Le projet de loi portant dépénalisation de l’homosexualité au Gabon, continue de susciter des réactions dans l’opinion, parmi lesquelles, celle du président de la formation politique Ensemble pour la République (EPR), Dieudonné Minlama Mintogo. Dans une déclaration lue samedi 27 juin dernier, l’ancien candidat aux élections présidentielles de 2016, sollicite l’intervention du président de la République, Ali Bongo Ondimba, afin d’ordonner le retrait de ce projet de loi très controversé dans le pays, et qui fait craindre un soulèvement populaire en cette période de Covid-19.

 

« Je demande au Président de la république , Garant de l’Unité de la Nation et de la de Stabilité du pays, Défenseur de nos Us , de nos Coutumes et de nos Traditions de ramener la Paix , la Sérénité , l’Unité et la Quiétude au sein du Peuple Gabonais en ordonnant le retrait du Projet de Loi querellé », déclare Dieudonné Minlama Mintog.

 

Pour l’homme politique, il est hors de question qu’un tel projet de loi puisse passer, dans la mesure où il va à l’encontre des us, coutumes et traditions du Gabon, mais qu’il menace surtout la paix et l’unité nationale. « Les gabonais  de tous les horizons, de toutes les ethnies, de toutes les religions, de tous les âges, et moi avec, opposent un refus catégorique à cette démarche et désavouent en même temps le gouvernement et les députés qui ont donné quitus à cette modification.
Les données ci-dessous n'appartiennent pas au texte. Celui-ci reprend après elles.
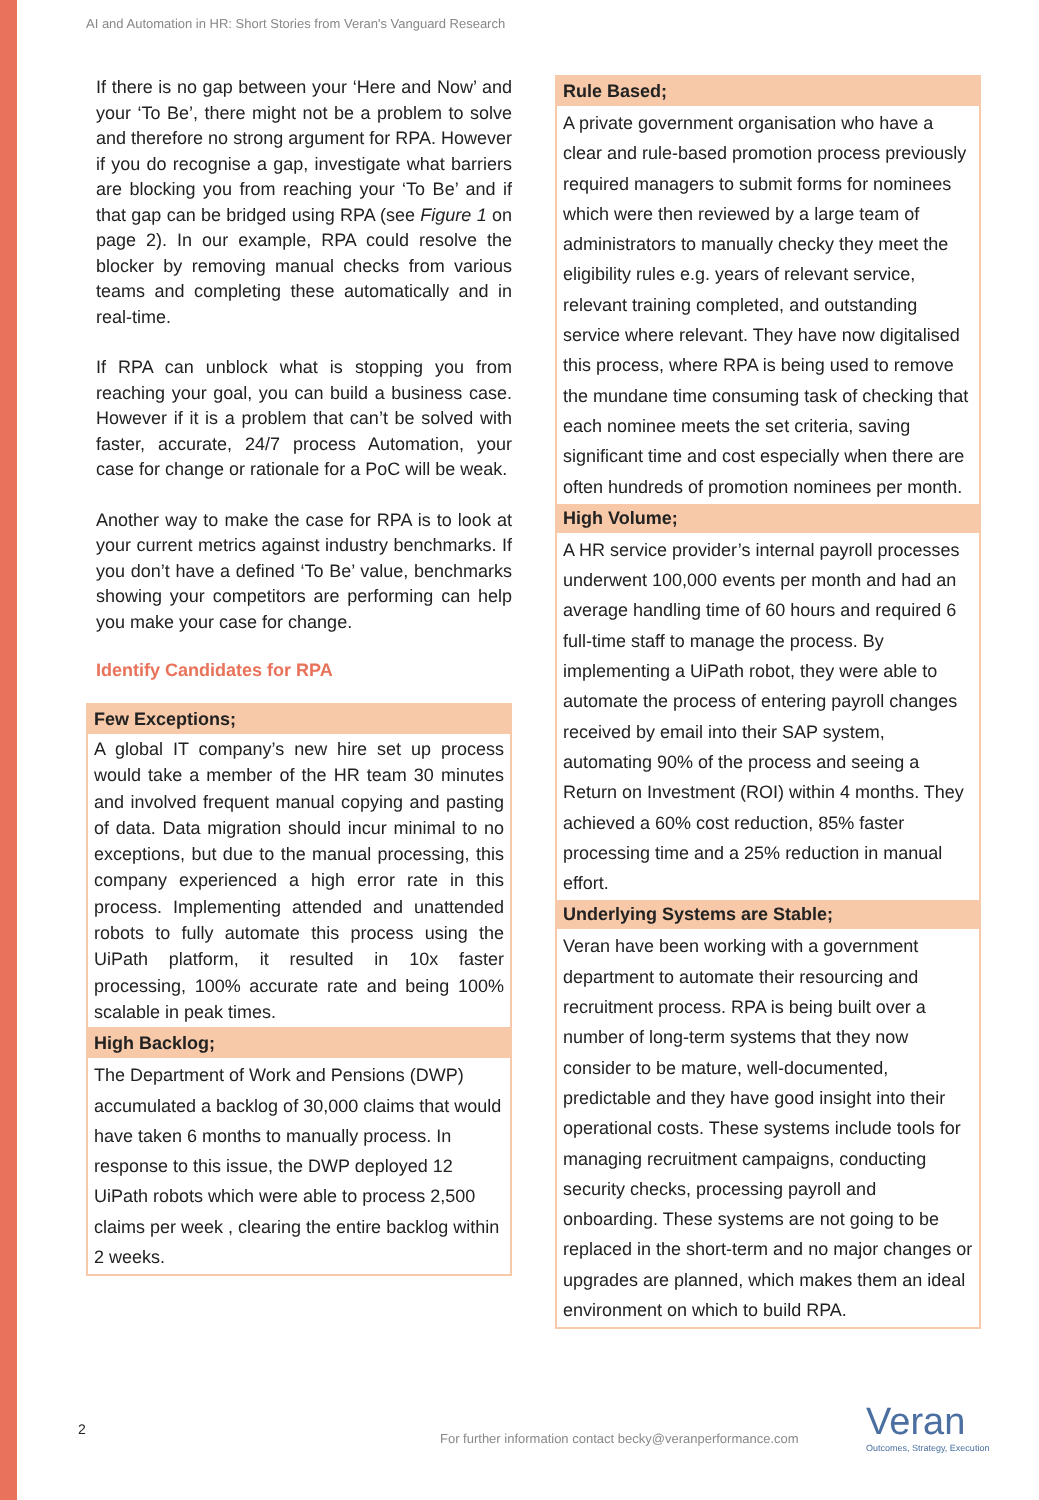AI and Automation in HR: Short Stories from Veran's Vanguard Research
If there is no gap between your ‘Here and Now’ and your ‘To Be’, there might not be a problem to solve and therefore no strong argument for RPA. However if you do recognise a gap, investigate what barriers are blocking you from reaching your ‘To Be’ and if that gap can be bridged using RPA (see Figure 1 on page 2). In our example, RPA could resolve the blocker by removing manual checks from various teams and completing these automatically and in real-time.
If RPA can unblock what is stopping you from reaching your goal, you can build a business case. However if it is a problem that can’t be solved with faster, accurate, 24/7 process Automation, your case for change or rationale for a PoC will be weak.
Another way to make the case for RPA is to look at your current metrics against industry benchmarks. If you don’t have a defined ‘To Be’ value, benchmarks showing your competitors are performing can help you make your case for change.
Identify Candidates for RPA
Few Exceptions;
A global IT company’s new hire set up process would take a member of the HR team 30 minutes and involved frequent manual copying and pasting of data. Data migration should incur minimal to no exceptions, but due to the manual processing, this company experienced a high error rate in this process. Implementing attended and unattended robots to fully automate this process using the UiPath platform, it resulted in 10x faster processing, 100% accurate rate and being 100% scalable in peak times.
High Backlog;
The Department of Work and Pensions (DWP) accumulated a backlog of 30,000 claims that would have taken 6 months to manually process. In response to this issue, the DWP deployed 12 UiPath robots which were able to process 2,500 claims per week , clearing the entire backlog within 2 weeks.
Rule Based;
A private government organisation who have a clear and rule-based promotion process previously required managers to submit forms for nominees which were then reviewed by a large team of administrators to manually checky they meet the eligibility rules e.g. years of relevant service, relevant training completed, and outstanding service where relevant. They have now digitalised this process, where RPA is being used to remove the mundane time consuming task of checking that each nominee meets the set criteria, saving significant time and cost especially when there are often hundreds of promotion nominees per month.
High Volume;
A HR service provider’s internal payroll processes underwent 100,000 events per month and had an average handling time of 60 hours and required 6 full-time staff to manage the process. By implementing a UiPath robot, they were able to automate the process of entering payroll changes received by email into their SAP system, automating 90% of the process and seeing a Return on Investment (ROI) within 4 months. They achieved a 60% cost reduction, 85% faster processing time and a 25% reduction in manual effort.
Underlying Systems are Stable;
Veran have been working with a government department to automate their resourcing and recruitment process. RPA is being built over a number of long-term systems that they now consider to be mature, well-documented, predictable and they have good insight into their operational costs. These systems include tools for managing recruitment campaigns, conducting security checks, processing payroll and onboarding. These systems are not going to be replaced in the short-term and no major changes or upgrades are planned, which makes them an ideal environment on which to build RPA.
2
For further information contact becky@veranperformance.com
Veran
Outcomes, Strategy, Execution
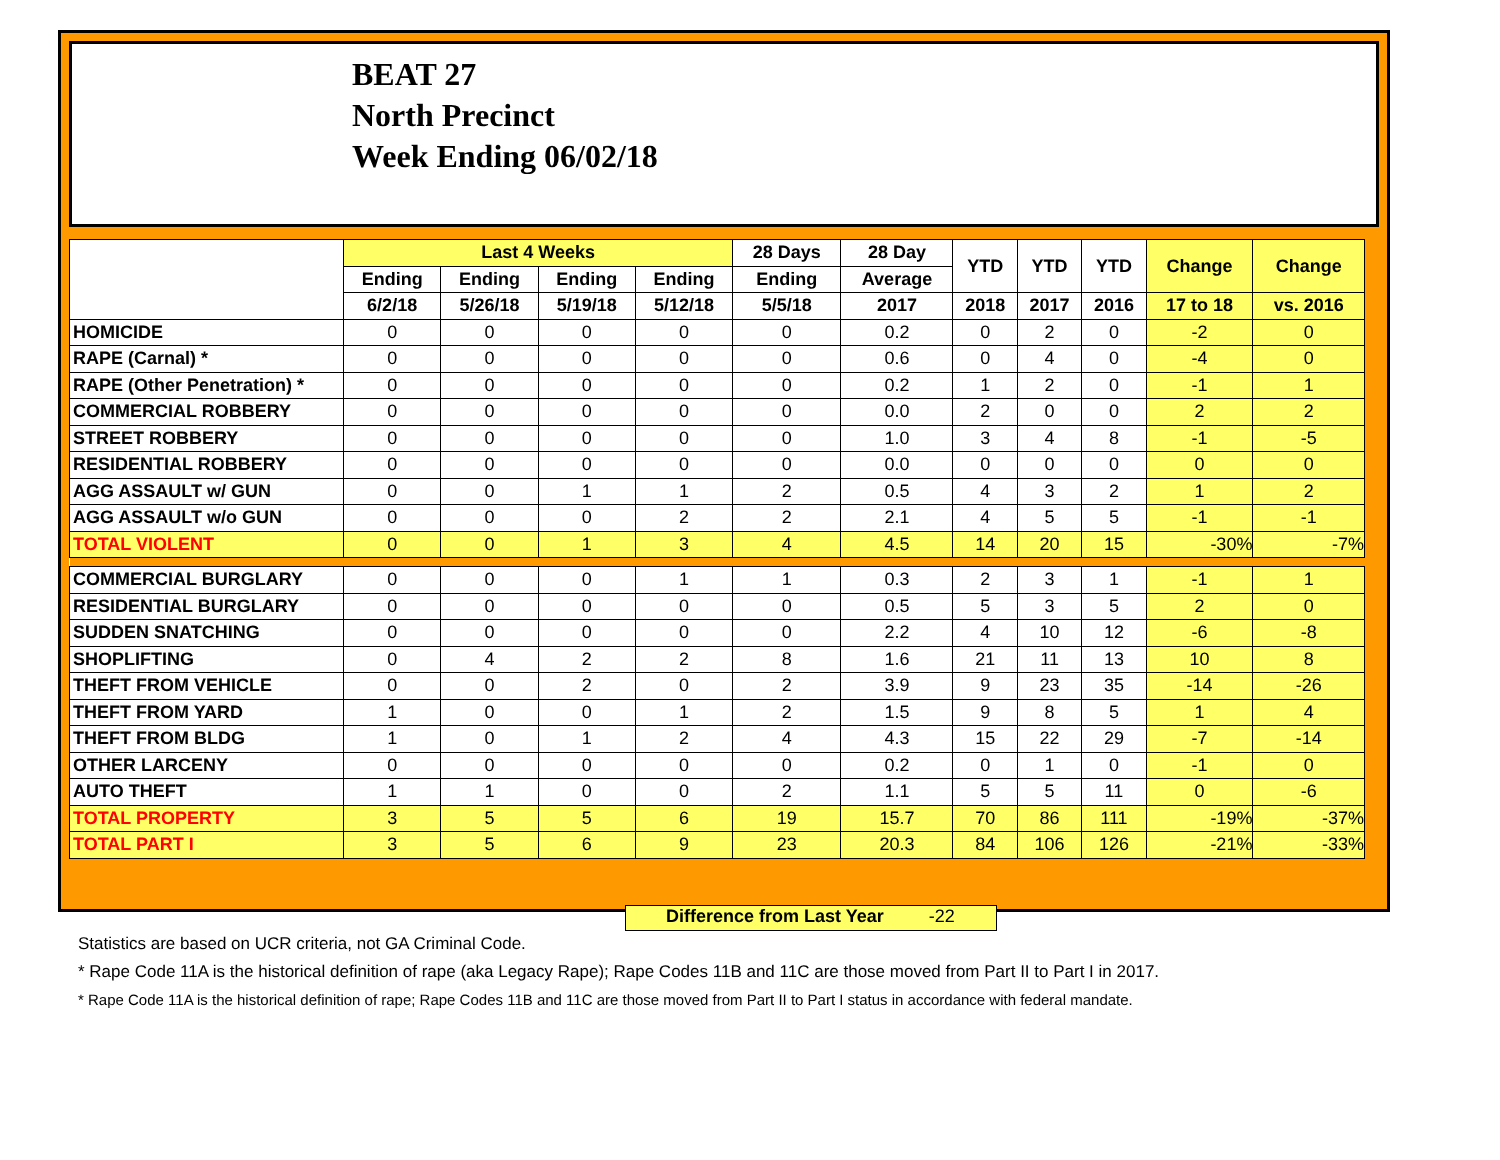BEAT 27
North Precinct
Week Ending 06/02/18
| | Last 4 Weeks | | | | 28 Days | 28 Day | YTD | YTD | YTD | Change | Change |
| --- | --- | --- | --- | --- | --- | --- | --- | --- | --- | --- | --- |
| | Ending | Ending | Ending | Ending | Ending | Average | | | | | |
| | 6/2/18 | 5/26/18 | 5/19/18 | 5/12/18 | 5/5/18 | 2017 | 2018 | 2017 | 2016 | 17 to 18 | vs. 2016 |
| HOMICIDE | 0 | 0 | 0 | 0 | 0 | 0.2 | 0 | 2 | 0 | -2 | 0 |
| RAPE (Carnal) * | 0 | 0 | 0 | 0 | 0 | 0.6 | 0 | 4 | 0 | -4 | 0 |
| RAPE (Other Penetration) * | 0 | 0 | 0 | 0 | 0 | 0.2 | 1 | 2 | 0 | -1 | 1 |
| COMMERCIAL ROBBERY | 0 | 0 | 0 | 0 | 0 | 0.0 | 2 | 0 | 0 | 2 | 2 |
| STREET ROBBERY | 0 | 0 | 0 | 0 | 0 | 1.0 | 3 | 4 | 8 | -1 | -5 |
| RESIDENTIAL ROBBERY | 0 | 0 | 0 | 0 | 0 | 0.0 | 0 | 0 | 0 | 0 | 0 |
| AGG ASSAULT w/ GUN | 0 | 0 | 1 | 1 | 2 | 0.5 | 4 | 3 | 2 | 1 | 2 |
| AGG ASSAULT w/o GUN | 0 | 0 | 0 | 2 | 2 | 2.1 | 4 | 5 | 5 | -1 | -1 |
| TOTAL VIOLENT | 0 | 0 | 1 | 3 | 4 | 4.5 | 14 | 20 | 15 | -30% | -7% |
| COMMERCIAL BURGLARY | 0 | 0 | 0 | 1 | 1 | 0.3 | 2 | 3 | 1 | -1 | 1 |
| RESIDENTIAL BURGLARY | 0 | 0 | 0 | 0 | 0 | 0.5 | 5 | 3 | 5 | 2 | 0 |
| SUDDEN SNATCHING | 0 | 0 | 0 | 0 | 0 | 2.2 | 4 | 10 | 12 | -6 | -8 |
| SHOPLIFTING | 0 | 4 | 2 | 2 | 8 | 1.6 | 21 | 11 | 13 | 10 | 8 |
| THEFT FROM VEHICLE | 0 | 0 | 2 | 0 | 2 | 3.9 | 9 | 23 | 35 | -14 | -26 |
| THEFT FROM YARD | 1 | 0 | 0 | 1 | 2 | 1.5 | 9 | 8 | 5 | 1 | 4 |
| THEFT FROM BLDG | 1 | 0 | 1 | 2 | 4 | 4.3 | 15 | 22 | 29 | -7 | -14 |
| OTHER LARCENY | 0 | 0 | 0 | 0 | 0 | 0.2 | 0 | 1 | 0 | -1 | 0 |
| AUTO THEFT | 1 | 1 | 0 | 0 | 2 | 1.1 | 5 | 5 | 11 | 0 | -6 |
| TOTAL PROPERTY | 3 | 5 | 5 | 6 | 19 | 15.7 | 70 | 86 | 111 | -19% | -37% |
| TOTAL PART I | 3 | 5 | 6 | 9 | 23 | 20.3 | 84 | 106 | 126 | -21% | -33% |
Difference from Last Year -22
Statistics are based on UCR criteria, not GA Criminal Code.
* Rape Code 11A is the historical definition of rape (aka Legacy Rape); Rape Codes 11B and 11C are those moved from Part II to Part I in 2017.
* Rape Code 11A is the historical definition of rape; Rape Codes 11B and 11C are those moved from Part II to Part I status in accordance with federal mandate.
Les réactions de refus exprimées par les gabonais et les gabonaises doivent être entendues et prises en considération par les plus hautes autorités : c’est ça aussi la démocratie ‘’le pouvoir du peule au peuple et pour le peuple !’’ », a soutenu le président d’EPR.

 

A travers leurs réactions de refus, pensent Dieudonné Minlama Mintogo, les populations, la société civile, les leaders religieux et certains hommes politiques, ont désavoué Julien Nkoghé Békalé et son gouvernement qui ont introduit ce projet de loi à l’Assemblée nationale, ainsi que les députés qui ont voté en faveur de la dépénalisation de l’homosexualité au Gabon. « …) Comme le prouve la quasi-totalité des réactions enregistrées, la démarche du Premier ministre, comporte en elle, des risques de haine, de violence, de déchirures, de déstabilisation et de division du pays », déplore M. Minlama Mintogo.

 

Ainsi donc, il revient au président de la République, Ali Bongo Ondimba de réagir, pour éviter que le pays sombre dans la violence à cause d’un projet de loi que l’on veut imposer aux gabonais.